Prof. Bernard Stiegler, an emblematic figure-head at UTC-Costech
Following suit to the PHITECO 2021 seminar on the theme «Reflecting on technology with Bernard Stiegler», three members of the CRED (Cognitive Research and Enactive Design) team, Charles Lenay, Professor of Philosophy and Cognitive Sciences, Florent Levillain, Senior Lecturer, and Vincenzo Raimondi, Lecturer and Research Scientist look back over the legacy of this emblematic figure from the Knowledge, Organisation and Technical Systems (Costech) Laboratory.
Bernard Stiegler, was noticed in 1988 by Liliane Vézier, then Director of the Technology and Human Sciences Department (TSH) at the UTC, as the designer of an exhibition entitled “Memories of the Future” at the Centre Pompidou, Paris.
At the same time, she was conducting a somewhat aggressive campaign to recruit temporary staff, and Bernard Stiegler, who had not yet defended his PhD thesis, was among them. At the time, there was also Véronique Havelange, who had organized a seminar on “Cognitive Sciences and Philosophy“in a European context. Bernard Stiegler, who at that time was developing an assisted reading unit for the Bibliothèque Nationale de France (BNF), made a plea — when he arrived at UTC — in favour of a philosophy involved in the innovation process. This is how the seminar “Philosophy, Technology and Cognition” or PHITECO was renamed and the most recent edition, dedicated to his work, was held in January 2021. This edition was co-organised by Florent and Vincenzo’, explains Charles Lenay who knew him in 1989 when he arrived at the UTC. Bernard Stiegler was a key figure in the field of humanities at UTC.
As a philosopher of technology, he developed a rich and profound reflection on the idea of the “technical ‘constitutivity’ of human beings”.
In short? “We speak of “ACT” or anthropologically constitutive technology. This means that being human implies being a technical being, and this has always been so. Human evolution, since the dawn of time, has taken place in a technical environment. There is no relationship of exteriority between human sciences and technology. In other words, there is not, on the one hand, Man who gives meaning and, on the other, technology which would only reflect, so to speak, on existence of material conditions. On the contrary, it is our technical environment that makes us “human”, supports our thinking, supports our consciousness of time that would not exist without our technical mediations and our technical environment. This is Stiegler’s thinking, a man of commitment and action. This is why, in 2005, he created the Ars Industrialis association in order to combat the submission of intellectual technologies to market criteria alone, for example,” he explains.
Vincenzo Raimondi agrees: “The thesis of the intermeshing of human and the technical spheres has become the DNA of Costech. It has played a fundamental role in research in our laboratory and permeates much of our work. Not only Stiegler’s research, but that also of many other research scientists.”
What is special about Stiegler’s thinking compared to other philosophers of science and technology? “Stiegler’s profound originality in relation to other thinkers of technology, such as Jacques Ellul for example, is that he does not separate the historicity of technology and that of humans. In his view, both are intimately linked, and the history of technology gives rise to a certain psychological structure in our contemporaries. Human thought is itself ‘historicised’ by its inscription in the history of technology; it is particular to a given era; it is situated in a time, an era defined by the artefacts it has constructed. Our era, for example, is the digital era, a particular form of technology that authorises certain thoughts that were unthinkable in the last century,” says Florent Levillain.

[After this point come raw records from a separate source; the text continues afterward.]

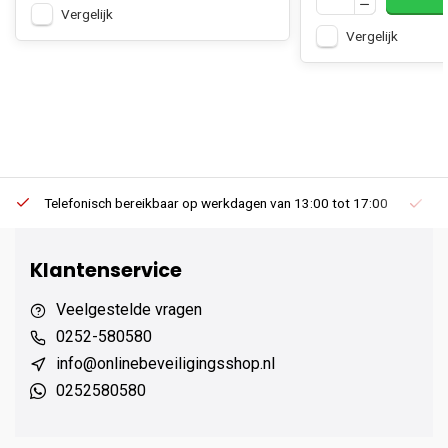
Vergelijk
Vergelijk
Telefonisch bereikbaar op werkdagen van 13:00 tot 17:00
Ee
Klantenservice
Veelgestelde vragen
0252-580580
info@onlinebeveiligingsshop.nl
0252580580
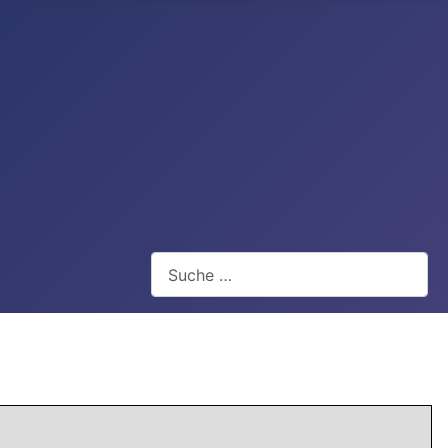
Webseite durchsuchen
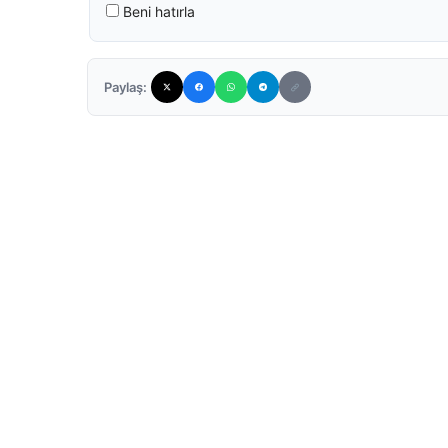
Beni hatırla
Paylaş:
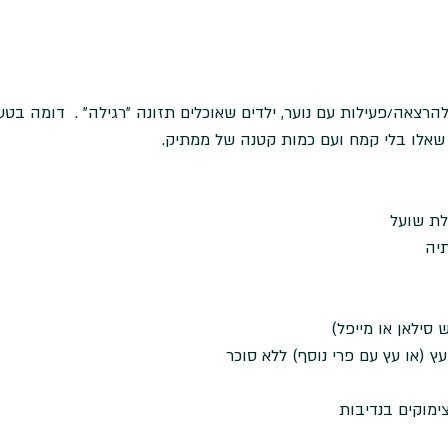
הרצאה/פעילות עם נוער, ילדים שאוכלים תזונה "רגילה" .  דומה בטע
 שאלו בלי קמח ועם כמות קטנה של ממתיק.
יה  
ץ (או עץ עם פרי נוסף) ללא סוכר   
ימוקים בנדיבות 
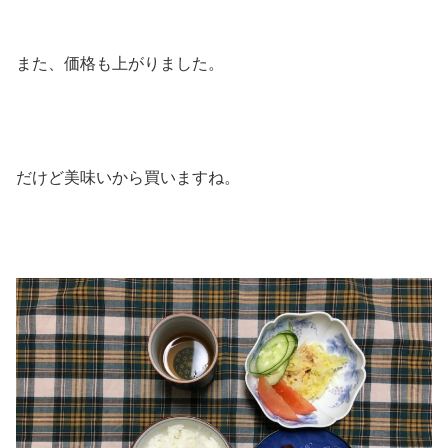
また、価格も上がりました。
だけど美味いから買いますね。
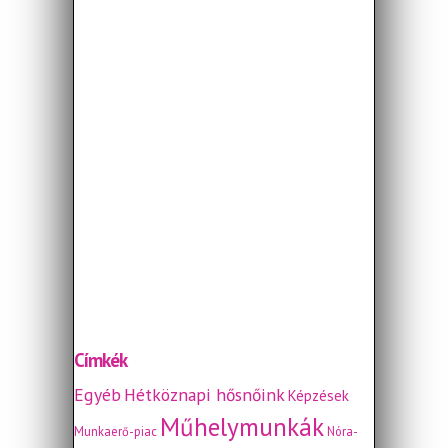
Címkék
Egyéb
Hétköznapi hősnőink
Képzések
Műhelymunkák
Munkaerő-piac
Nóra-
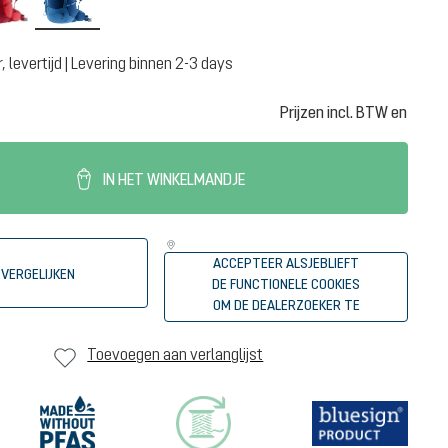
 levertijd | Levering binnen 2-3 days
Prijzen incl. BTW en
IN HET WINKELMANDJE
ACCEPTEER ALSJEBLIEFT
VERGELIJKEN
DE FUNCTIONELE COOKIES
OM DE DEALERZOEKER TE
STARTEN
Toevoegen aan verlanglijst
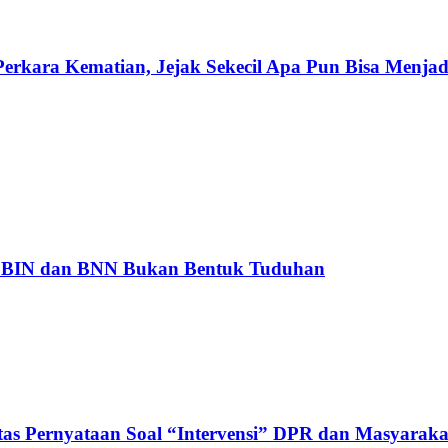
rkara Kematian, Jejak Sekecil Apa Pun Bisa Menjad
ja BIN dan BNN Bukan Bentuk Tuduhan
tas Pernyataan Soal “Intervensi” DPR dan Masyaraka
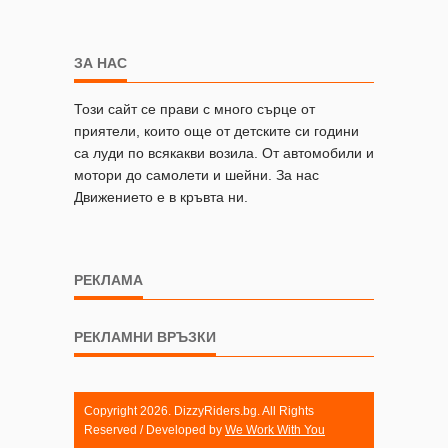
ЗА НАС
Този сайт се прави с много сърце от
приятели, които още от детските си години
са луди по всякакви возила. От автомобили и
мотори до самолети и шейни. За нас
Движението е в кръвта ни.
РЕКЛАМА
РЕКЛАМНИ ВРЪЗКИ
Copyright 2026. DizzyRiders.bg. All Rights
Reserved / Developed by
We Work With You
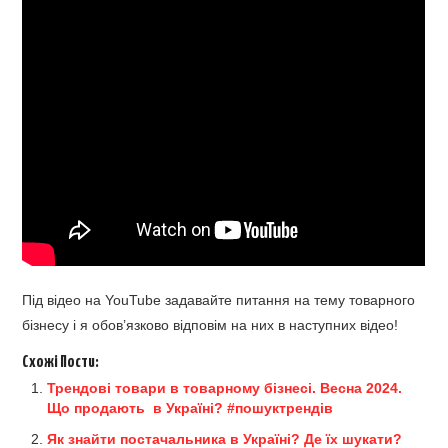
Під відео на YouTube задавайте питання на тему товарного
бізнесу і я обов’язково відповім на них в наступних відео!
Схожі Пости:
Трендові товари в товарному бізнесі. Весна 2024.
Що продають в Україні? #пошуктрендів
Як знайти постачальника в Україні? Де їх шукати?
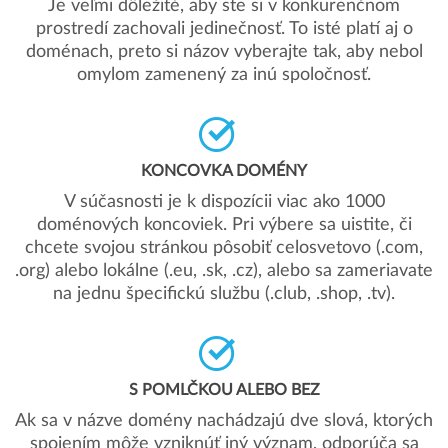
Je veľmi dôležité, aby ste si v konkurenčnom
prostredí zachovali jedinečnosť. To isté platí aj o
doménach, preto si názov vyberajte tak, aby nebol
omylom zamenený za inú spoločnosť.
KONCOVKA DOMÉNY
V súčasnosti je k dispozícii viac ako 1000
doménových koncoviek. Pri výbere sa uistite, či
chcete svojou stránkou pôsobiť celosvetovo (.com,
.org) alebo lokálne (.eu, .sk, .cz), alebo sa zameriavate
na jednu špecifickú službu (.club, .shop, .tv).
S POMLČKOU ALEBO BEZ
Ak sa v názve domény nachádzajú dve slová, ktorých
spojením môže vzniknúť iný význam, odporúča sa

“It is thus a question of not reducing technology to something that could impoverish human experience, diminish our experiences of the world,but rather to consider it as ‘constitutive’ of our experience,” adds Charles Lenay.
However, Bernard Stiegler entertains a lucid view of the risks of drift. “For Stiegler, any technique or technology is a “pharmakon”. It can be both a remedy and a poison in the sense that it brings both solutions (curative power) and potential new problems (destructive power). This is why, in his view, all technology must be subjected to a pharmacological critique,” concludes Vincenzo Raimondi.